# WHAT TO DO
Rewrite the stretch of items below from the line containing "Сохранить моё имя, email" through the line containing "У Броварах пройшов благодійний хореографічний", changing "Стрічка новин" to "Останні новини" and leaving everything else as it is.

# TASK MATERIAL
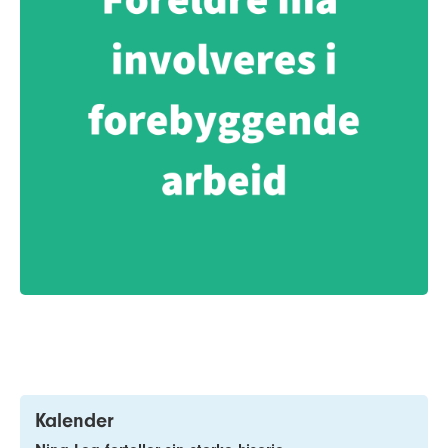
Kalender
* * *
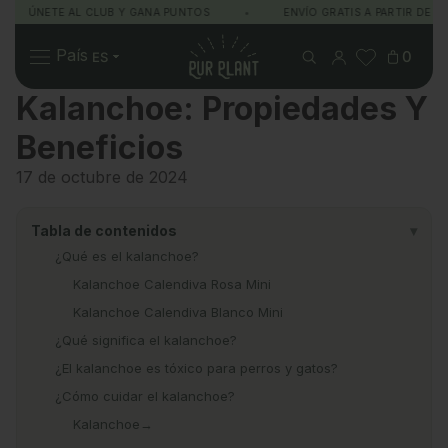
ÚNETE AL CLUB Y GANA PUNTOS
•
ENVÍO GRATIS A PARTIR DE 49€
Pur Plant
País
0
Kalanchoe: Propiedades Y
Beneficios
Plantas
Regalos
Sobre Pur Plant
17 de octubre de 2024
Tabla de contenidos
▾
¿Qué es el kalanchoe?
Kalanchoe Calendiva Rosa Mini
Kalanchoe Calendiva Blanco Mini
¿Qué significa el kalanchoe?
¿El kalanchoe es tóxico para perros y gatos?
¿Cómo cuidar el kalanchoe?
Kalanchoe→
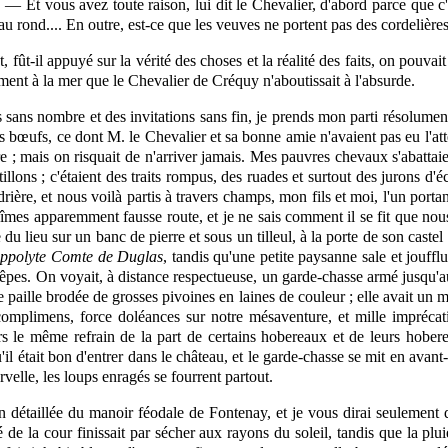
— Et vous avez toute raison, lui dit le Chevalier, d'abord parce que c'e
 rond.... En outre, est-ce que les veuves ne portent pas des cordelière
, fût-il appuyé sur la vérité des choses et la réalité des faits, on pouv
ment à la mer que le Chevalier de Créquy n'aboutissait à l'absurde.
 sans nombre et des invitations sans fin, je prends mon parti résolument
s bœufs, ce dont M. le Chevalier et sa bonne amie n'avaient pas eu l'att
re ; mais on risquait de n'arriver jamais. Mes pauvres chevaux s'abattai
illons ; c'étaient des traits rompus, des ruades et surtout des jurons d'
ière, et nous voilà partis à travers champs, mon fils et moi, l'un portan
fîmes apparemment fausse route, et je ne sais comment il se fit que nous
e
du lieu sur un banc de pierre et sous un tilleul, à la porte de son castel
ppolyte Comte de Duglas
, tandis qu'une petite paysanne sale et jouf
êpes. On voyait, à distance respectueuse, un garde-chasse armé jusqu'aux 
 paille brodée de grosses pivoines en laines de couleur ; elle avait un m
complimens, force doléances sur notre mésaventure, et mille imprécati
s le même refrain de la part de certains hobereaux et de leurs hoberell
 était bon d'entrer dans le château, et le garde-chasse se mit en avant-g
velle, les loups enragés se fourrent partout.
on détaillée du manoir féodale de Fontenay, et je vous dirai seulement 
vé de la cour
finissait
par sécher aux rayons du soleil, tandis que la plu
...
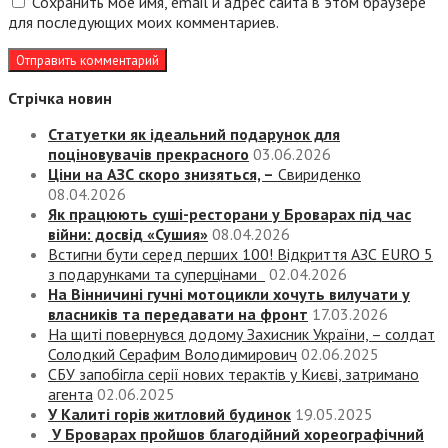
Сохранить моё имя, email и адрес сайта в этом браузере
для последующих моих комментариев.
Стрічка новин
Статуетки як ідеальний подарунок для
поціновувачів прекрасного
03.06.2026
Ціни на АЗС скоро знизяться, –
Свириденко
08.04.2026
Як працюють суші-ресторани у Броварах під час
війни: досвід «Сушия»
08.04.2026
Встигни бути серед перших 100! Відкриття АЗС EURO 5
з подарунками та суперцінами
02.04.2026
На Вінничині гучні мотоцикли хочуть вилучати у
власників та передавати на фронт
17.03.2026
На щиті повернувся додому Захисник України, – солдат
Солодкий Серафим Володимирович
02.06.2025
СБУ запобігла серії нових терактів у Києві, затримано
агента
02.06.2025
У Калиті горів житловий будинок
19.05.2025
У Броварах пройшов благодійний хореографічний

# RESPONSE FOR THIS EXERCISE
Сохранить моё имя, email и адрес сайта в этом браузере
для последующих моих комментариев.
Останні новини
Статуетки як ідеальний подарунок для
поціновувачів прекрасного
03.06.2026
Ціни на АЗС скоро знизяться, –
Свириденко
08.04.2026
Як працюють суші-ресторани у Броварах під час
війни: досвід «Сушия»
08.04.2026
Встигни бути серед перших 100! Відкриття АЗС EURO 5
з подарунками та суперцінами
02.04.2026
На Вінничині гучні мотоцикли хочуть вилучати у
власників та передавати на фронт
17.03.2026
На щиті повернувся додому Захисник України, – солдат
Солодкий Серафим Володимирович
02.06.2025
СБУ запобігла серії нових терактів у Києві, затримано
агента
02.06.2025
У Калиті горів житловий будинок
19.05.2025
У Броварах пройшов благодійний хореографічний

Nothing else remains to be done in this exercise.